It's not the first time during the recent Moscow-Tbilisi standoff that Putin has evoked the image of Georgian military aggression against the Ossetians.
But it may have been the first time he had a chance to do so on live television in front of hundreds of thousands of Russian viewers.
"We recall that in the year 1920, Georgian armed forces executed three punitive operations against the Ossetian people," Putin said. "We have inherited an extremely difficult history, which we should remember, and act in an intensely careful manner."
The statement sparked instant outrage in Georgia, where many lawmakers condemned Putin's words as politically motivated -- and historically inaccurate.
"It seems that Putin has bad history advisers," said Mikheil Machavariani, a deputy speaker of the Georgian parliament. "As for the clashes in the 1920s, he must have read this story in some book. What riots? What are you talking about?"
While Putin's comments have elements of truth, many Georgians appear angered by what he chose to omit -- namely, the reason Georgians chose to use force.

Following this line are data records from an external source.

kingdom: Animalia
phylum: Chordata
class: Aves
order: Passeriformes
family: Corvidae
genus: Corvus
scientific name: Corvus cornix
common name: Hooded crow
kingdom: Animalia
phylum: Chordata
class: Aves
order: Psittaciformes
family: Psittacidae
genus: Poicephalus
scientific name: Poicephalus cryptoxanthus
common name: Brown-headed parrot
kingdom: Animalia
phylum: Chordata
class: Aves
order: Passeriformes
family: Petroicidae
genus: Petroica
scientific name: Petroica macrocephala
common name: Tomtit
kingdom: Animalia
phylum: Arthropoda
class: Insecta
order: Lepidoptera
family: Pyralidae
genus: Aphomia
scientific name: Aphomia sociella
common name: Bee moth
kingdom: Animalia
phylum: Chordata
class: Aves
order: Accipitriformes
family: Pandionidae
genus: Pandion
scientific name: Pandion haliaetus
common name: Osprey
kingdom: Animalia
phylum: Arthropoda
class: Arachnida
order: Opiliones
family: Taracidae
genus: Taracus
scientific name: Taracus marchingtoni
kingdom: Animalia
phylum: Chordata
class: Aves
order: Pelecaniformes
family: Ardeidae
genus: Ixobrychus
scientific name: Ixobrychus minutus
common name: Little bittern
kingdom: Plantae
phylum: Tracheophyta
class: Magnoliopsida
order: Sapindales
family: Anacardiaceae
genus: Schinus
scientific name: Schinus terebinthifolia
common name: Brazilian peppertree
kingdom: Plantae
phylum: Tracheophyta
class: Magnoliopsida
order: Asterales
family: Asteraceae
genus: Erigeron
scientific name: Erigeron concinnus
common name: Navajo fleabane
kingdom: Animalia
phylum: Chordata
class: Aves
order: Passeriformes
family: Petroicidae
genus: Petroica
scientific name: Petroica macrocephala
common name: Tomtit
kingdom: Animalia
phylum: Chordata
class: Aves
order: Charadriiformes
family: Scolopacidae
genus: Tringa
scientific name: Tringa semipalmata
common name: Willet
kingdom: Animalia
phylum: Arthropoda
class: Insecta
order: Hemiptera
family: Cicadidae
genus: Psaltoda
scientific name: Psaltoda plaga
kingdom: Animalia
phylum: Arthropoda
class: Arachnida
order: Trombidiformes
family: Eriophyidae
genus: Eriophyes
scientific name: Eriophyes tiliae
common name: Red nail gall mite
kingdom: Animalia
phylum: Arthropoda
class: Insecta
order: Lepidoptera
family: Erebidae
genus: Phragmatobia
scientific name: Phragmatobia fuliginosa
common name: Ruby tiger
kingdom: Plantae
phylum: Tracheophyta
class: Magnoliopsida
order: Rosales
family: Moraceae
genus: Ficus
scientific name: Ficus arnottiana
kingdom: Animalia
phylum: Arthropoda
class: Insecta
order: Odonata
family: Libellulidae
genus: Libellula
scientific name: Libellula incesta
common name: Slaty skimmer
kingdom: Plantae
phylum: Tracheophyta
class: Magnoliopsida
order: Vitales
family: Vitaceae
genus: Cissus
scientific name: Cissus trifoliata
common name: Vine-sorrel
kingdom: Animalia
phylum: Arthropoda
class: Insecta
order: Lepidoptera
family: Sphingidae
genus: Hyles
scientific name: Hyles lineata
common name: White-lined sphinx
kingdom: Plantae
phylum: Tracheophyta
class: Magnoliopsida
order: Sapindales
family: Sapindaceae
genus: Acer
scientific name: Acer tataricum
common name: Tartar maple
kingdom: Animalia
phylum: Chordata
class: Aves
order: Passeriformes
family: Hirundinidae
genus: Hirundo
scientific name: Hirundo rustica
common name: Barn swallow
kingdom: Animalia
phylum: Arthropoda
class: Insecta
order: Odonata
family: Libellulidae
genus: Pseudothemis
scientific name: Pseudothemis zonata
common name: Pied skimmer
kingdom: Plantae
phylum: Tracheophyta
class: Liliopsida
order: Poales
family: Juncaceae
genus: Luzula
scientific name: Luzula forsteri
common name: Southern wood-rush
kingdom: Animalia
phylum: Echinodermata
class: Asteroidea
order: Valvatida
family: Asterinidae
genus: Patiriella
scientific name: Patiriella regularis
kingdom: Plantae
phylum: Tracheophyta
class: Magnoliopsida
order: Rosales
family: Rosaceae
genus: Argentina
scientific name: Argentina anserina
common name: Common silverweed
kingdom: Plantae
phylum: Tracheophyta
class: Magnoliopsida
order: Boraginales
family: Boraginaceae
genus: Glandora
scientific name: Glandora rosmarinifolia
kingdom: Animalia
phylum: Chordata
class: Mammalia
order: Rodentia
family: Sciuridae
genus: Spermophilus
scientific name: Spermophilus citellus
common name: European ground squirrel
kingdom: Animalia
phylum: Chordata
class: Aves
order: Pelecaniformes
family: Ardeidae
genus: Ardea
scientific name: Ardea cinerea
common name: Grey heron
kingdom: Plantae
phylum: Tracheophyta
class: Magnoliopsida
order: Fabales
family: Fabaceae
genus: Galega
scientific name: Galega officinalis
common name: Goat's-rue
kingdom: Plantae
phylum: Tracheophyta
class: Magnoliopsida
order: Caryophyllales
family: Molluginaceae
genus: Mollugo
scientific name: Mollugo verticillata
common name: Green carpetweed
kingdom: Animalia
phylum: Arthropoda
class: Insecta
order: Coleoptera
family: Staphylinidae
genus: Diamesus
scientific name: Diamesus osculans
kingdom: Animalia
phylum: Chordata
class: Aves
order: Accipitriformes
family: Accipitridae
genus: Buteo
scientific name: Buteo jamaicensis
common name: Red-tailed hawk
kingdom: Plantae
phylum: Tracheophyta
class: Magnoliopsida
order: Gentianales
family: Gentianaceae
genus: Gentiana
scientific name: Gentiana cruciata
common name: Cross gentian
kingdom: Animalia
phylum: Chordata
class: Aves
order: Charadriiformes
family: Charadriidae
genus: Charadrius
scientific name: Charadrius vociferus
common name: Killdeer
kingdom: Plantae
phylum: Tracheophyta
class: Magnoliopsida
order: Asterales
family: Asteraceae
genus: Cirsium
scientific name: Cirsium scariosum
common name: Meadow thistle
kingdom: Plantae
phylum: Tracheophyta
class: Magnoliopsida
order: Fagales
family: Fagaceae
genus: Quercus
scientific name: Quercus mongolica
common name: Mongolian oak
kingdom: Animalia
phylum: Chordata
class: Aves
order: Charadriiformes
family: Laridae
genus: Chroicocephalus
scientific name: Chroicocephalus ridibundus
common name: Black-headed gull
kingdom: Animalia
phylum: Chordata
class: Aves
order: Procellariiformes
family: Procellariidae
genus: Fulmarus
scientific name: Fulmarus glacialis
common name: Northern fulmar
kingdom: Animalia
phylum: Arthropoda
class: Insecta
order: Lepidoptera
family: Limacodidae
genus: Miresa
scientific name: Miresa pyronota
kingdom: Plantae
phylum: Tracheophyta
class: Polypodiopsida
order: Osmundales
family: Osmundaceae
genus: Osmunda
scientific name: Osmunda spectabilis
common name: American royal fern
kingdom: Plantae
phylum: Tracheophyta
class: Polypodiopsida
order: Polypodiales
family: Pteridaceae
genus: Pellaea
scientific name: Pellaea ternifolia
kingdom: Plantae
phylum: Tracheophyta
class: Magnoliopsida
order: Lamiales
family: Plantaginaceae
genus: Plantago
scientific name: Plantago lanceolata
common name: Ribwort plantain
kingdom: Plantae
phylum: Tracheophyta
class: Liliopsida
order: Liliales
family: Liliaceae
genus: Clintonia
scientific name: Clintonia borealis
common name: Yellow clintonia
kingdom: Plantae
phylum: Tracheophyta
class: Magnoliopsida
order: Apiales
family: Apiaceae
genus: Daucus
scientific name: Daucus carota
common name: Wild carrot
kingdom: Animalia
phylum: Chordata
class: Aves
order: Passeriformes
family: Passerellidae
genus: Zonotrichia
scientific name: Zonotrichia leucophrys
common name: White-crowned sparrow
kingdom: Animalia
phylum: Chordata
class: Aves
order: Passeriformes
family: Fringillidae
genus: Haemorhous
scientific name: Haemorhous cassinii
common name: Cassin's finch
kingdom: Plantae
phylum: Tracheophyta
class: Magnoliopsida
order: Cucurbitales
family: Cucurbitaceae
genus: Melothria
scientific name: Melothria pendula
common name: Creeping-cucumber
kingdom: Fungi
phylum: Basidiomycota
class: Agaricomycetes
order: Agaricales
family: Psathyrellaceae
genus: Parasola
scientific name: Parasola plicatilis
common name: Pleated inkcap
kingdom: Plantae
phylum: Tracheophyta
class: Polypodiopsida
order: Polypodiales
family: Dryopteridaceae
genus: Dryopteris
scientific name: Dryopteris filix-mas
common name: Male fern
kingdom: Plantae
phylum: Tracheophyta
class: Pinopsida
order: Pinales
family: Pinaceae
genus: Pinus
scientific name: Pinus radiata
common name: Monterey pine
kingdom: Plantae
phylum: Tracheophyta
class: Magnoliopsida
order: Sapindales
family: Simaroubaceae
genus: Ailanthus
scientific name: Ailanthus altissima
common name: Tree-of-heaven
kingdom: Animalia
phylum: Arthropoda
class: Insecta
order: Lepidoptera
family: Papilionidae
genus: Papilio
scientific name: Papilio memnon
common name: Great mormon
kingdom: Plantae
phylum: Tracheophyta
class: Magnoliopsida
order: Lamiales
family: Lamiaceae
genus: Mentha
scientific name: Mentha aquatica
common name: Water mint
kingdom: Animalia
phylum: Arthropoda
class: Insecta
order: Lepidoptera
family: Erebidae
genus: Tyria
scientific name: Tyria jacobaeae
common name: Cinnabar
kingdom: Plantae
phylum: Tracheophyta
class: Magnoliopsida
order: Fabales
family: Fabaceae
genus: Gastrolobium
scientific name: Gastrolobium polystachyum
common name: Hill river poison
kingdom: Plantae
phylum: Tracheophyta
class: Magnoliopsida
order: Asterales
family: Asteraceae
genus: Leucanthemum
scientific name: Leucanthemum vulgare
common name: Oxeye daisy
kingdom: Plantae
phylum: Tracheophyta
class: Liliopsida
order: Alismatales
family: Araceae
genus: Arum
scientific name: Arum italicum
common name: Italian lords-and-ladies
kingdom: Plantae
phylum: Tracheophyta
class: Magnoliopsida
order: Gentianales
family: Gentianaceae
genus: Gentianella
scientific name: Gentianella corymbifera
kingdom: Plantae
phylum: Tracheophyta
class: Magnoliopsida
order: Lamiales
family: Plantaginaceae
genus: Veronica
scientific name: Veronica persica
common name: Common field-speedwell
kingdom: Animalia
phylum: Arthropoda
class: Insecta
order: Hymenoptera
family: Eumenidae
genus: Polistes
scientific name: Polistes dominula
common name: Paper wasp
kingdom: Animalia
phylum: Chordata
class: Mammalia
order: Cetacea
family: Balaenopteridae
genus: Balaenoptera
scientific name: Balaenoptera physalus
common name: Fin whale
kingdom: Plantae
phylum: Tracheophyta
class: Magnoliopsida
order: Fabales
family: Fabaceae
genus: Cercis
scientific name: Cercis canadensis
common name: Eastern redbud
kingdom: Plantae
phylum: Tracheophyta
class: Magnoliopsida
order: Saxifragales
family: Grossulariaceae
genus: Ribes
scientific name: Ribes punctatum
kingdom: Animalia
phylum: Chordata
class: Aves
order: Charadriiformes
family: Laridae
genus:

The May 1920 operation launched by Georgian forces was in response to an uprising staged largely by Ossetians living in the region of Shida Kartli, the historic Georgian name for what is now South Ossetia. It was the third such uprising in as many years.
Historian Bondo Kupatadze says the uprisings were the work of the Bolsheviks, who harnessed the Ossetians' separatist leanings in an attempt to reabsorb Georgian territory and restore the former borders of the Russian Empire.
"This movement leaned toward separatism, mainly Ossetians participated in it, and the government of Soviet Russia proficiently exploited this factor," Kupatadze says. "These actions were evidently controlled from Russia. There were three uprisings: in March of 1918, in 1919, and a third time in May-June of 1920."
The 1920 Shida Kartli conflict by all accounts was the bloodiest, as well-known memoirs like "Heavy Cross" by then Georgian National Guard commander Valiko Jugheli attest.
Russian history texts say Georgian troops killed as many as 18,000 and displaced 50,000 others during the campaign to quell the uprising.
Brutal By Any Account
Georgians say such figures are grossly exaggerated. But historians like Kupatadze concede the fighting was savage.
The fighting came just weeks after the Soviet Union and Georgia signed a mutual nonaggression treaty on May 7, 1920. A key article of the agreement held that Russia "inarguably recognizes Georgia's independence, and willingly abandons any sovereign right that it had to Georgian people and land."
Within years, however, Georgia had been incorporated into the USSR -- complete with an autonomous District of South Ossetia, created by the Soviets in appreciation for the Ossetians' role in destabilizing Georgia.
More than 80 years later, the Ossetians are once again seeking independence from Georgia -- and once again with the full support of Moscow.
Back To The Future
Putin's evocation of an Ossetian massacre at the hands of Georgian troops has angered many ordinary Georgians. "So they say we attacked Ossetians and waged war against them? Actually it was the other way around," says one man in Tbilisi. "They attacked us -- they took control of Ksani and Dzegvi [in Shida Kartli]. I'm not a historian, but I've learned some things."
The Georgian government has repeatedly said it wants to find peaceful means to resolve its current conflicts with breakaway South Ossetia and Abkhazia.
But Georgian Defense Minister Irakli Okruashvili fueled fears of a Georgian military campaign against South Ossetia by publicly vowing earlier this year to celebrate New Year's 2007 in Tskhinvali, where he was born.
Putin now routinely accuses Tbilisi of seeking instead to use military might to solve the frozen conflicts. Russia's current crackdown on Georgia, he says, is aimed at "preventing bloodshed" in the separatist regions.
The argument appears to be that history will repeat itself if Georgia once again uses military force against ethnic Ossetians. For the Georgians, however, it is Russia's backroom support of Tskhinvali that conjures up a sense of deja vu.